** De opdracht **
Geef alle regels van de gegevens hieronder weer als een genummerde lijst en laat de lege regels weg.

=====

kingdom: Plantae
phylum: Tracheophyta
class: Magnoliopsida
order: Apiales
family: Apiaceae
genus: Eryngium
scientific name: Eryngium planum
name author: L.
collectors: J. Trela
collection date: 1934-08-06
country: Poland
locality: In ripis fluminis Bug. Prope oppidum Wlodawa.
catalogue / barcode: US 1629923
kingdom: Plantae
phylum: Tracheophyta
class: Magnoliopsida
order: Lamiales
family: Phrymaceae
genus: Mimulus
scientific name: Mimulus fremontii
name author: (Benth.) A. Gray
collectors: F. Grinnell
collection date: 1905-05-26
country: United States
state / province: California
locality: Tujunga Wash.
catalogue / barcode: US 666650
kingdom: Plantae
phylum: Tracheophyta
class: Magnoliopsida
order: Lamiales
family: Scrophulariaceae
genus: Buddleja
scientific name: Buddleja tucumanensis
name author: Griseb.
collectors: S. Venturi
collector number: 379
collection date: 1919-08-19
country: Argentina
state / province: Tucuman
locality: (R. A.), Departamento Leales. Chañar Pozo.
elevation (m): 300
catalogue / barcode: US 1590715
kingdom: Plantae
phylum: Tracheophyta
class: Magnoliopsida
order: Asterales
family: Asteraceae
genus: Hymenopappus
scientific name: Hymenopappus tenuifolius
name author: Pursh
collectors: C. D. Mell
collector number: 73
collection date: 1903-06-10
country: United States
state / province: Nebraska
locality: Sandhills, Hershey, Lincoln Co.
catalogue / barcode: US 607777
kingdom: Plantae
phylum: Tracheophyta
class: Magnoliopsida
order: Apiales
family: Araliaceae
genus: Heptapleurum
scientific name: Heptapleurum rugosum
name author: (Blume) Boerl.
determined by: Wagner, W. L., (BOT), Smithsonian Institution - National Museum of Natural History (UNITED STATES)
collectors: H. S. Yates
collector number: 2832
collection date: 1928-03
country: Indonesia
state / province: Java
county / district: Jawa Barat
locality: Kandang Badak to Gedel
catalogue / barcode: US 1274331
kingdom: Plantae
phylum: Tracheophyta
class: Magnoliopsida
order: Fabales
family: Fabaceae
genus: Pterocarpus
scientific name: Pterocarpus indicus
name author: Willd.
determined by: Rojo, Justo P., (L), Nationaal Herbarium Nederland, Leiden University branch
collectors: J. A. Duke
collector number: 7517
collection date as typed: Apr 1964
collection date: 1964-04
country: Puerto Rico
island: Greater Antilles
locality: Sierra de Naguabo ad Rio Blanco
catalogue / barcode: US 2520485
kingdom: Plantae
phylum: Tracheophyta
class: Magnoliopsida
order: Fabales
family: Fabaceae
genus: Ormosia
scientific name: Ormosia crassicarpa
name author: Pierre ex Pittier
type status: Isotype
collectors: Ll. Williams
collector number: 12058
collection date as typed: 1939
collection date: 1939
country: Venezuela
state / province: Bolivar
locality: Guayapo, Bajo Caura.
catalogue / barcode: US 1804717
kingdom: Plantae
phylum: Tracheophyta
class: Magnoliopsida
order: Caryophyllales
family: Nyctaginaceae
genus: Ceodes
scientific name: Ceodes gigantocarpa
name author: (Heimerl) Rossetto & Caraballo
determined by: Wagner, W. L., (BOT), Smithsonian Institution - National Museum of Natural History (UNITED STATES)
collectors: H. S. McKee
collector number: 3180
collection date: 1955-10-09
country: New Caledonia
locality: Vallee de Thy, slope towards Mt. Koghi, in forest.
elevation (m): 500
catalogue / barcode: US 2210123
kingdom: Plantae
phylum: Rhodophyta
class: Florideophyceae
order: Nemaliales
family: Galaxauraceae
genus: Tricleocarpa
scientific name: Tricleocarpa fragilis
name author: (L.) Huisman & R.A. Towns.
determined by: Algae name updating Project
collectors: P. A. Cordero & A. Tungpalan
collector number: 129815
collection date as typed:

=====

** De oplossing **
1. kingdom: Plantae
2. phylum: Tracheophyta
3. class: Magnoliopsida
4. order: Apiales
5. family: Apiaceae
6. genus: Eryngium
7. scientific name: Eryngium planum
8. name author: L.
9. collectors: J. Trela
10. collection date: 1934-08-06
11. country: Poland
12. locality: In ripis fluminis Bug. Prope oppidum Wlodawa.
13. catalogue / barcode: US 1629923
14. kingdom: Plantae
15. phylum: Tracheophyta
16. class: Magnoliopsida
17. order: Lamiales
18. family: Phrymaceae
19. genus: Mimulus
20. scientific name: Mimulus fremontii
21. name author: (Benth.) A. Gray
22. collectors: F. Grinnell
23. collection date: 1905-05-26
24. country: United States
25. state / province: California
26. locality: Tujunga Wash.
27. catalogue / barcode: US 666650
28. kingdom: Plantae
29. phylum: Tracheophyta
30. class: Magnoliopsida
31. order: Lamiales
32. family: Scrophulariaceae
33. genus: Buddleja
34. scientific name: Buddleja tucumanensis
35. name author: Griseb.
36. collectors: S. Venturi
37. collector number: 379
38. collection date: 1919-08-19
39. country: Argentina
40. state / province: Tucuman
41. locality: (R. A.), Departamento Leales. Chañar Pozo.
42. elevation (m): 300
43. catalogue / barcode: US 1590715
44. kingdom: Plantae
45. phylum: Tracheophyta
46. class: Magnoliopsida
47. order: Asterales
48. family: Asteraceae
49. genus: Hymenopappus
50. scientific name: Hymenopappus tenuifolius
51. name author: Pursh
52. collectors: C. D. Mell
53. collector number: 73
54. collection date: 1903-06-10
55. country: United States
56. state / province: Nebraska
57. locality: Sandhills, Hershey, Lincoln Co.
58. catalogue / barcode: US 607777
59. kingdom: Plantae
60. phylum: Tracheophyta
61. class: Magnoliopsida
62. order: Apiales
63. family: Araliaceae
64. genus: Heptapleurum
65. scientific name: Heptapleurum rugosum
66. name author: (Blume) Boerl.
67. determined by: Wagner, W. L., (BOT), Smithsonian Institution - National Museum of Natural History (UNITED STATES)
68. collectors: H. S. Yates
69. collector number: 2832
70. collection date: 1928-03
71. country: Indonesia
72. state / province: Java
73. county / district: Jawa Barat
74. locality: Kandang Badak to Gedel
75. catalogue / barcode: US 1274331
76. kingdom: Plantae
77. phylum: Tracheophyta
78. class: Magnoliopsida
79. order: Fabales
80. family: Fabaceae
81. genus: Pterocarpus
82. scientific name: Pterocarpus indicus
83. name author: Willd.
84. determined by: Rojo, Justo P., (L), Nationaal Herbarium Nederland, Leiden University branch
85. collectors: J. A. Duke
86. collector number: 7517
87. collection date as typed: Apr 1964
88. collection date: 1964-04
89. country: Puerto Rico
90. island: Greater Antilles
91. locality: Sierra de Naguabo ad Rio Blanco
92. catalogue / barcode: US 2520485
93. kingdom: Plantae
94. phylum: Tracheophyta
95. class: Magnoliopsida
96. order: Fabales
97. family: Fabaceae
98. genus: Ormosia
99. scientific name: Ormosia crassicarpa
100. name author: Pierre ex Pittier
101. type status: Isotype
102. collectors: Ll. Williams
103. collector number: 12058
104. collection date as typed: 1939
105. collection date: 1939
106. country: Venezuela
107. state / province: Bolivar
108. locality: Guayapo, Bajo Caura.
109. catalogue / barcode: US 1804717
110. kingdom: Plantae
111. phylum: Tracheophyta
112. class: Magnoliopsida
113. order: Caryophyllales
114. family: Nyctaginaceae
115. genus: Ceodes
116. scientific name: Ceodes gigantocarpa
117. name author: (Heimerl) Rossetto & Caraballo
118. determined by: Wagner, W. L., (BOT), Smithsonian Institution - National Museum of Natural History (UNITED STATES)
119. collectors: H. S. McKee
120. collector number: 3180
121. collection date: 1955-10-09
122. country: New Caledonia
123. locality: Vallee de Thy, slope towards Mt. Koghi, in forest.
124. elevation (m): 500
125. catalogue / barcode: US 2210123
126. kingdom: Plantae
127. phylum: Rhodophyta
128. class: Florideophyceae
129. order: Nemaliales
130. family: Galaxauraceae
131. genus: Tricleocarpa
132. scientific name: Tricleocarpa fragilis
133. name author: (L.) Huisman & R.A. Towns.
134. determined by: Algae name updating Project
135. collectors: P. A. Cordero & A. Tungpalan
136. collector number: 129815
137. collection date as typed:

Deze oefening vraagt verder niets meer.